Unlike a pre-emptive strike – an attack on your enemy hours or days before he attacks you, which is a legal and relatively frequent practice between countries – a pre-emptive war means attacking the enemy once conditions for the attacker become optimal. This is both illegal and rare. With that, in certain conditions a pre-emptive war – or in other words, "better now than later" – makes more sense. Do these conditions exist in the current Israeli-Iranian context?
Saddam Hussein irked the United States before he acquired nuclear weapons, earning himself a military invasion and public execution. Libyan President Moammar Gadhafi relinquished his nuclear development program and he, too, is no longer with us. North Korea deceitfully acquired atomic weapons, and it appears its regime now has immunity from external attempts to overthrow it. The lesson for Iran is clear. Indeed, despite the nuclear deal with Western powers, Iran seems to be steaming ahead with its development of ballistic missiles and compatible nuclear warheads, while pursuing its ambitions of forcibly changing the face of the Middle East. Iran's deeds and the lessons it has learned from North Korea's nuclearization have led to a reality where Iran's nuclear power is a question of when, not if. What, then, will such a future look like?

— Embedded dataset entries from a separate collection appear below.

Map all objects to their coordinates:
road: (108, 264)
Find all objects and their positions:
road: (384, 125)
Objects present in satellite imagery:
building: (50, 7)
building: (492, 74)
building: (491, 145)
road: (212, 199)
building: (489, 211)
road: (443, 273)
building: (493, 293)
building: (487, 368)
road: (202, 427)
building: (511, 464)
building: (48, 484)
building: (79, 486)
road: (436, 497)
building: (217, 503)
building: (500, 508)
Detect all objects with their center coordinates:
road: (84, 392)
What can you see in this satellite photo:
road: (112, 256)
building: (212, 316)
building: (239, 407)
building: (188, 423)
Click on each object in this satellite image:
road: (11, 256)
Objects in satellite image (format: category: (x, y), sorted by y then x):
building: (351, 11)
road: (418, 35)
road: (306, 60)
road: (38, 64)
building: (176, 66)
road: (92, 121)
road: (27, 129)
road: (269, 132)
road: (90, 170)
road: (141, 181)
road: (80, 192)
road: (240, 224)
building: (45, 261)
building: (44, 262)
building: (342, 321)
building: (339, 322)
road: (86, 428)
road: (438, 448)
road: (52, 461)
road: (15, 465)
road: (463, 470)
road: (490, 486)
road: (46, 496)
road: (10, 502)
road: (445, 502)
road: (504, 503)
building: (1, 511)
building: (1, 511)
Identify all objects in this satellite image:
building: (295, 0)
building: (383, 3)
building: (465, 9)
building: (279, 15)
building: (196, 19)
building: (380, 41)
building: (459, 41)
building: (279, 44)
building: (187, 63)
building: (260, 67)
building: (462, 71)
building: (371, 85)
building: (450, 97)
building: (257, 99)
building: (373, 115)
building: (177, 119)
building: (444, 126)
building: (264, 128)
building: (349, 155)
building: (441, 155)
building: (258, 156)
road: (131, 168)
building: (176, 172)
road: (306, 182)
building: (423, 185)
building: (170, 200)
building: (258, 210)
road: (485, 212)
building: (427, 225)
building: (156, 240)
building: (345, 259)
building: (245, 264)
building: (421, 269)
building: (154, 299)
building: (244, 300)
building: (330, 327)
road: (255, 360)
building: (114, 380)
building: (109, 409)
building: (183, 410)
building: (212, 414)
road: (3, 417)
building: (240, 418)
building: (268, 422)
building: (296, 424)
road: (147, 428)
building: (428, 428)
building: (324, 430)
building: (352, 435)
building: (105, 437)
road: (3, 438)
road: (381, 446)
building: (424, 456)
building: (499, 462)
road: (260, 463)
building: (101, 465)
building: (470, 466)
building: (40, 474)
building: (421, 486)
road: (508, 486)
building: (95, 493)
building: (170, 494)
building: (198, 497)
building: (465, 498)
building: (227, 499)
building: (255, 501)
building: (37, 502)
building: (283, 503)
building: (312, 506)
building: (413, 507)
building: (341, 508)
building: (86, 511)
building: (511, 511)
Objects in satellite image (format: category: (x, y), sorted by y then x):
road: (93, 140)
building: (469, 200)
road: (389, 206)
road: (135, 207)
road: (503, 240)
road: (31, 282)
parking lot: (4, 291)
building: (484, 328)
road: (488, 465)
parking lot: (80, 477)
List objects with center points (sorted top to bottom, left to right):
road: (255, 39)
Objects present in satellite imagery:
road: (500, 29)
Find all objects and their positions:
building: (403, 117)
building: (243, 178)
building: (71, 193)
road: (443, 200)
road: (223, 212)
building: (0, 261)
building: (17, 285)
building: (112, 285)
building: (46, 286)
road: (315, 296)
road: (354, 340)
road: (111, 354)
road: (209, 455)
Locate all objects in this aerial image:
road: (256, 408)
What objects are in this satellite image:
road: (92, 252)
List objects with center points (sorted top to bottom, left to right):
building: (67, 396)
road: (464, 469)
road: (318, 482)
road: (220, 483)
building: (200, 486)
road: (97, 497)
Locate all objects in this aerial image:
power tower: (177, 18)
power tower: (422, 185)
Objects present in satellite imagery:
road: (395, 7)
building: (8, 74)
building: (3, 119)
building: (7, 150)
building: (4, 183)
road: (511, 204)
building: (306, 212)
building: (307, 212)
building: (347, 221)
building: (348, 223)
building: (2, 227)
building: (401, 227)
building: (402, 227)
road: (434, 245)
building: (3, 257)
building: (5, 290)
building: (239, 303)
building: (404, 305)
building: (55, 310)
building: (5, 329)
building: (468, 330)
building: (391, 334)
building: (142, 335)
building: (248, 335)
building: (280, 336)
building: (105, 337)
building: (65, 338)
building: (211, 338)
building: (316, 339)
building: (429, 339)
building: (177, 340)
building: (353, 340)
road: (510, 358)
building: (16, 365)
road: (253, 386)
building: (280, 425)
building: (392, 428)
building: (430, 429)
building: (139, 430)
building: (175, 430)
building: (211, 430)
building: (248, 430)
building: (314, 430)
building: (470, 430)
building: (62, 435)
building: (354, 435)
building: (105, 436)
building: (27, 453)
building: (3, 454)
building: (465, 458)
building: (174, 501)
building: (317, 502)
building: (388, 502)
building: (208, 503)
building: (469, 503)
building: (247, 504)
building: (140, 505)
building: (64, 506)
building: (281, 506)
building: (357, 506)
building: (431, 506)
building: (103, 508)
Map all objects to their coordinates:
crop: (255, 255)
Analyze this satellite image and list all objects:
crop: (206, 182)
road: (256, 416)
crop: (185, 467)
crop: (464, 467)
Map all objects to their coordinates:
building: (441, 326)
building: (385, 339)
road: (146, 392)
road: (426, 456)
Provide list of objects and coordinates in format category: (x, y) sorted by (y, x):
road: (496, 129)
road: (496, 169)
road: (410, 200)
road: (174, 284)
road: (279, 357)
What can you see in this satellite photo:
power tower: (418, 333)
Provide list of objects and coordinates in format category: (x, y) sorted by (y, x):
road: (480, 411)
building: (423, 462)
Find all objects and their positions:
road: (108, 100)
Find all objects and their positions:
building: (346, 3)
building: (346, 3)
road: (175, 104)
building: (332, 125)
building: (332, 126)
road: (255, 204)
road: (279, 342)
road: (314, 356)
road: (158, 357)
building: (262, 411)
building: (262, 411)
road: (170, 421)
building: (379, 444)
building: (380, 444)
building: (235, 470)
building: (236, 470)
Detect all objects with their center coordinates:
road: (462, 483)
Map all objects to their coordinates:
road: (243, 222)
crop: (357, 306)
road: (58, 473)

The research literature posits two competing mechanisms that provide glimpses at such a future. The first is "nuclear peace" and the second is "the paradox of stability and instability." If the first mechanism – which seems to have led the U.S. and the former Soviet Union to a stable and long-term peace – is to be implemented in the Middle East, we can expect Iran and Israel to tread cautiously. Under such conditions, the fear of nuclear war is so strong that both sides would take great pains to avoid any show of violence capable of sparking a process of conventional escalation ultimately devolving into a nuclear conflict.
The second mechanism – which apparently led the Soviet Union and China in 1969, and India and Pakistan in 1999 to exchange conventional military blows – presently exists in the Middle East. We can, therefore, expect a surge in conventional clashes between the sides. This paradox stems from the unique efficacy of strategic stability in the nuclear era, where both sides understand their large population centers are perpetually vulnerable and assures that neither side will start a nuclear war. In this case, the path to a limited conventional war is always open.
Applying this logic, Israel will not attack strategic targets in Iran, and Iran will not attack Israel. However, the thousands of missiles Hezbollah can fire at Israel could render Israel's missile defense systems ineffective. Israel, of course, will attack Hezbollah in Lebanon and Syria, but the person making the decisions – the one who has to be convinced to accept defeat – will be safe and sound in Tehran.
Can Israeli society, Western in nature – and which some claim is soft and spoiled – withstand a two-to-three-week barrage of conventional missiles on its cities from Syria and Lebanon and a high number of civilian casualties? To be sure, this scenario can repeat itself every few years. Although Israel has fought wars with frequency in the past, the causalities were primarily soldiers, not civilians, and not in these projected numbers.
If everything detailed above sounds reasonable, then the precise conditions for the irregular logic of "better now than later" are present. A statesman such as Henry Kissinger would certainly tie such a move to a grander complementary regional initiative to end the Israeli-Arab conflict, either by manipulating or perhaps even forcing the various players to accept a resolution to the Israeli-Palestinian conflict.
It appears that with U.S. President Donald Trump's new appointments, Mike Pompeo as secretary of state and John Bolton as national security adviser, the conditions have matured, despite all the expected and unexpected costs, to the point where the dangerous but potentially revolutionary logic of "better now that later" can be applied.